In [1]:
import tensorflow as tf
from tensorflow import keras
import keras.layers as layers
import transformers
import json
import tokenizers
from tqdm import tqdm
import datetime
import os
import numpy as np


# Download and Load URL

In [2]:
train_url = 'https://rajpurkar.github.io/SQuAD-explorer/dataset/train-v2.0.json'
test_url = 'https://rajpurkar.github.io/SQuAD-explorer/dataset/dev-v2.0.json'
vocab_url = 'https://huggingface.co/distilbert-base-uncased/blob/main/vocab.txt'

train_load = keras.utils.get_file(fname='squad_train.json',
                                 origin=train_url)
test_load = keras.utils.get_file(fname='squad_test.json',
                                origin=test_url)
vocab_load = keras.utils.get_file(fname='distilbert-base-uncased-vocab.txt',
                                 origin=vocab_url)

In [3]:
with open(train_load) as f:
    train_data = json.load(f)['data']
    
with open(test_load) as f:
    test_data = json.load(f)['data']

In [4]:
# Data structure:
# articles --> 'paragraph' in article --> [qas,context] in article

In [5]:
# For transformer we need
# input_ids
# token_type_ids
# attention_mask

# Write Functions to Process Input Data
* Make input_ids
    * These are inputs in a form that BERT can process.
    * Input should be in form [CLS] + Question + [SEP] + Context.
    * This should then be padded and tokenized to get input_ids.
* Token_type_ids
    * Lets BERT know to what segment each part of the input corresponds.
    * [CLS] through [SEP] are 0, the context is 1.
* Attention_mask
    * Prevent BERT from performing attention on padding tokens.
    * Padding tokens are 0, everything else is 1.

## Initialize Tokenizer

In [6]:
# Load tokenizer
tokenizer = tokenizers.BertWordPieceTokenizer('distilbert-base-uncased-vocab.txt')

## Make input IDs

In [7]:
# Takes a question and context, both in string form.
# Return a list of input_ids
def make_input_ids(question, context):
    processed_question = question
    encoded_question = tokenizer.encode(processed_question)
    encoded_context = tokenizer.encode(context)
    input_ids = encoded_question.ids + encoded_context.ids
    return input_ids, len(encoded_question), len(encoded_context.ids), encoded_context

## Make Token Type IDs

In [8]:
# Takes the length of the question portion of the input_ids and
# the full input_ids length.
# Returns a token_type_id
def make_token_id(question_length, context_length):
    token_ids = [0] * question_length + [1] * context_length
    return token_ids

In [9]:
# Example of input_ids and token_ids
ids, question_length, context_length, _ = make_input_ids('how are you?', 'I am great')

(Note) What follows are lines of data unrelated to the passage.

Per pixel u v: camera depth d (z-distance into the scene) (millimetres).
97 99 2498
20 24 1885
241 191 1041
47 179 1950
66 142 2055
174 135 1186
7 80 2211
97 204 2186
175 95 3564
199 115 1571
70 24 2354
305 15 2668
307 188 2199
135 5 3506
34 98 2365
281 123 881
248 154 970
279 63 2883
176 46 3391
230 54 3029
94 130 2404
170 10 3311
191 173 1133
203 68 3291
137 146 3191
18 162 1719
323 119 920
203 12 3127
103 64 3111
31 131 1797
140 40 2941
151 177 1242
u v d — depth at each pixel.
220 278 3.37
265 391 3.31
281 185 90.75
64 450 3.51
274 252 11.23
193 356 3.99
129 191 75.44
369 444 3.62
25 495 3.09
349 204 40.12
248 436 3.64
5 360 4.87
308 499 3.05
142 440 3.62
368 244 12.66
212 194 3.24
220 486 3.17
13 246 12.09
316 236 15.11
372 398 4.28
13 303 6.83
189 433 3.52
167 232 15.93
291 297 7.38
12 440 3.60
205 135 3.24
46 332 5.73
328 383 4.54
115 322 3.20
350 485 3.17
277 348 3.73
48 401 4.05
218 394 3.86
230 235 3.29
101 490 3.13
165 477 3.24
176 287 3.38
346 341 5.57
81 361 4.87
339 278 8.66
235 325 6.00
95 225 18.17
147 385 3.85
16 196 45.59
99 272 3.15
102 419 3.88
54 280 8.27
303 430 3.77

token_id = make_token_id(question_length, context_length)

print(question_length, len(token_id), token_id)
print(ids)

6 11 [0, 0, 0, 0, 0, 0, 1, 1, 1, 1, 1]
[101, 2129, 2024, 2017, 1029, 102, 101, 1045, 2572, 2307, 102]

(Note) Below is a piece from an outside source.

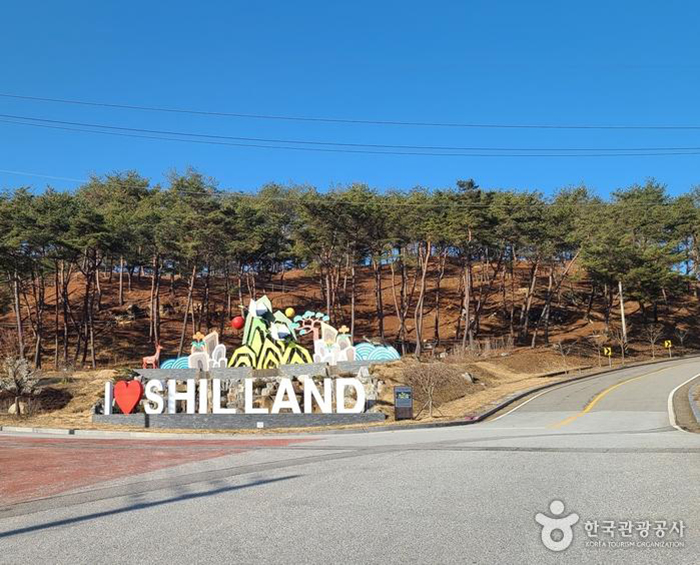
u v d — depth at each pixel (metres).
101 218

## Pad sequences and Create Attention Masks

In [10]:
# Takes input_ids, token_ids, and a maximum length
# Returns the padded input sequences and an attention mask
def pad_and_mask_sequences(input_ids, token_ids, max_length):
    padding_length = max_length - len(input_ids)
    attention_mask = [1] * len(input_ids) + [0] * padding_length
    input_ids += [0] * padding_length
    token_ids += [0] * padding_length
    return attention_mask, token_ids, input_ids

In [11]:
# Example of padding with max_length = 20
attn, tok, id = pad_and_mask_sequences(ids, token_id, 20)
len(attn), len(tok), len(id)

(20, 20, 20)

# Process Targets
Targets are in the form of (start_index, end_index)

In [12]:
a = tokenizer.encode('dogs and cats')
a.offsets

[(0, 0), (0, 4), (5, 8), (9, 13), (0, 0)]

In [13]:
# Takes in an answer dictionary and an encoded context
# Returns a start_index and end_index of the answer in the
# tokenized context.

def process_answers(answer, encoded_context):
    # Find the start
    start_index = answer['answer_start']
    end_index = start_index + len(answer['text'])
    
    # Recover original context string by stripping start/end tokens
    original_context = ' '.join(encoded_context.tokens[1:-1])
    
    # Create a of the context with answer characters as 1
    answer_mask = [0] * len(original_context)
    for index in range(start_index, end_index):
        answer_mask[index] = 1
        
    # Use mask to find index of starting and ending tokens in the
    # encoded answer.
    # Offsets returns a tuple giving the starting and ending index
    # of each token in the tokenized context.
    answer_tokens = []
    for index, (start, end) in enumerate(encoded_context.offsets):
        if 1 in answer_mask[start:end]:
            answer_tokens.append(index)
    
    start_index = answer_tokens[0]
    end_index = answer_tokens[-1]
    
    return start_index, end_index         
        

## Put Preprocessing Functions Together

In [14]:
def process_text(question, answer, context, max_length):
    input_ids, question_length, context_length, encoded_context = make_input_ids(question, context)
    token_type_ids = make_token_id(question_length, context_length)
    attention_mask, token_type_ids, input_ids = pad_and_mask_sequences(input_ids, token_type_ids, max_length)
    start_index, end_index = process_answers(answer, encoded_context)
    return attention_mask, token_type_ids, input_ids, start_index, end_index

# Preprocess the Text

In [15]:
def process_data(data, max_length):
    x_output = {'attention_masks' : [],
           'type_ids' : [],
           'input_ids' : []}
    y_output ={'start_index' : [],
           'end_index' : []}
    for sample in tqdm(data):
        for paragraph in sample['paragraphs']:
            context = paragraph['context']
            for qa in paragraph['qas']:
                question = qa['question']
                # Only add to output if the question has an answer
                if len(qa['answers']) > 0:
                    answer = qa['answers'][0]
                    attention_mask, token_type_ids, input_ids, start_index, end_index = process_text(question, answer, context, max_length)
                    
                    # Only keep sequences below max_length
                    if len(input_ids) <= max_length:
                        x_processing_outputs = attention_mask, token_type_ids, input_ids
                        y_processing_outputs = start_index, end_index
                        for index, key in enumerate(x_output.keys()):
                            x_output[key].append(x_processing_outputs[index])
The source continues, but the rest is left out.